Lesions of Mouse Striatum Induced by 6-Hydroxydopamine Differentially Alter the Density, Rate of Synthesis, and Level of Gene Expression of D1 and D2 Dopamine Receptors
Article first published online: 23 NOV 2002
Journal of Neurochemistry
Volume 62, Issue 2, pages 411–420, February 1994
How to Cite
Qin, Z.-H., Chen, J. F. and Weiss, B. (1994), Lesions of Mouse Striatum Induced by 6-Hydroxydopamine Differentially Alter the Density, Rate of Synthesis, and Level of Gene Expression of D1 and D2 Dopamine Receptors. Journal of Neurochemistry, 62: 411–420. doi: 10.1046/j.1471-4159.1994.62020411.x
- Issue published online: 23 NOV 2002
- Article first published online: 23 NOV 2002
- Received February 19, 1993; revised manuscript received May 20, 1993; accepted June 8, 1993.
- In situ hybridization;
- Receptor autoradiography;
- D1 and D2 dopamine receptor;
- D1 and D2 dopamine receptor mRNA;
- Rate of synthesis;
- Gene expression
Abstract: To study the effects of altering dopaminergic input on the levels and rate of synthesis of dopamine receptors, corpora striata of mice were lesioned unilaterally with 6-hydroxydopamine (6-OHDA), and the densities and levels of the mRNAs for D1 and D2 dopamine receptors were determined. The results showed that 6-OHDA caused significant reductions in D1 dopamine receptors and in D1 dopamine receptor mRNA in dorsolateral and dorsomedial regions of the lesioned striatum. By contrast, 6-OHDA lesions caused significant increases in D2 dopamine receptors and in D2 dopamine receptor mRNA in dorsolateral and ventrolateral regions of the lesioned striatum. To assess the effects of 6-OHDA lesions on the rate of synthesis of D1 and D2 dopamine receptors, the irreversibly acting dopamine receptor antagonist 2-ethoxy-1-ethoxycarbonyl-1,2-dihydroquinoline (EEDQ) was administered, and the rate of recovery of these receptors determined. The lesions decreased the rate of synthesis of D1 dopamine receptors in dorsolateral striatum but increased the rate of synthesis of D2 dopamine receptors in dorsolateral striatum. Correlation of these molecular events with dopaminergic behaviors showed that the rate of recovery from EEDQ-induced cataleptic activity and the recovery from inhibition of quinpirole-induced rotational behavior was more rapid than the recovery of either the D1 or D2 dopamine receptor.

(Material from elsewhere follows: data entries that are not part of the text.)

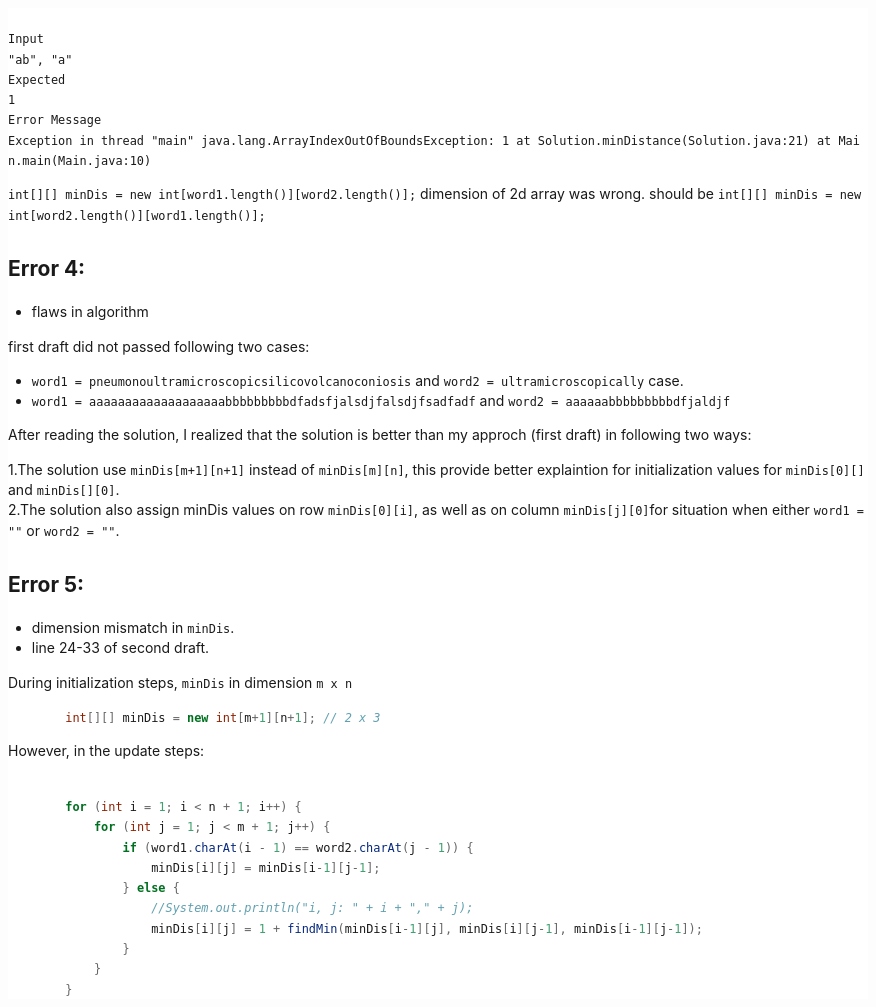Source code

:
 ```

Input
"ab", "a"
Expected
1
Error Message
Exception in thread "main" java.lang.ArrayIndexOutOfBoundsException: 1 at Solution.minDistance(Solution.java:21) at Main.main(Main.java:10)

```

`int[][] minDis = new int[word1.length()][word2.length()];` dimension of 2d array was wrong. should be `int[][] minDis = new int[word2.length()][word1.length()];`

## Error 4: 
- flaws in algorithm

first draft did not passed following two cases: 
- `word1 = pneumonoultramicroscopicsilicovolcanoconiosis` and `word2 = ultramicroscopically` case.  
- `word1 = aaaaaaaaaaaaaaaaaaabbbbbbbbbdfadsfjalsdjfalsdjfsadfadf` and `word2 = aaaaaabbbbbbbbbdfjaldjf`

After reading the solution, I realized that the solution is better than my approch (first draft) in following two ways: 

1.The solution use `minDis[m+1][n+1]` instead of `minDis[m][n]`, this provide better explaintion for initialization values for `minDis[0][]` and `minDis[][0]`.  
2.The solution also assign minDis values on row `minDis[0][i]`, as well as on column `minDis[j][0]`for situation when either `word1 = ""` or `word2 = ""`.  
 

## Error 5: 
- dimension mismatch in `minDis`.
- line 24-33 of second draft.

During initialization steps, `minDis` in dimension `m x n` 
```java
        int[][] minDis = new int[m+1][n+1]; // 2 x 3
```

However, in the update steps: 

```java

        for (int i = 1; i < n + 1; i++) {
            for (int j = 1; j < m + 1; j++) {
                if (word1.charAt(i - 1) == word2.charAt(j - 1)) {
                    minDis[i][j] = minDis[i-1][j-1];
                } else {
                    //System.out.println("i, j: " + i + "," + j);
                    minDis[i][j] = 1 + findMin(minDis[i-1][j], minDis[i][j-1], minDis[i-1][j-1]);
                }
            }
        }

```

These results suggest that dopaminergic denervation differentially affects the rate of synthesis of D1 and D2 dopamine receptors in mouse striatum, and that these alterations in the rates of synthesis of the receptors may be explained by corresponding alterations in the levels of the respective transcripts for these receptors.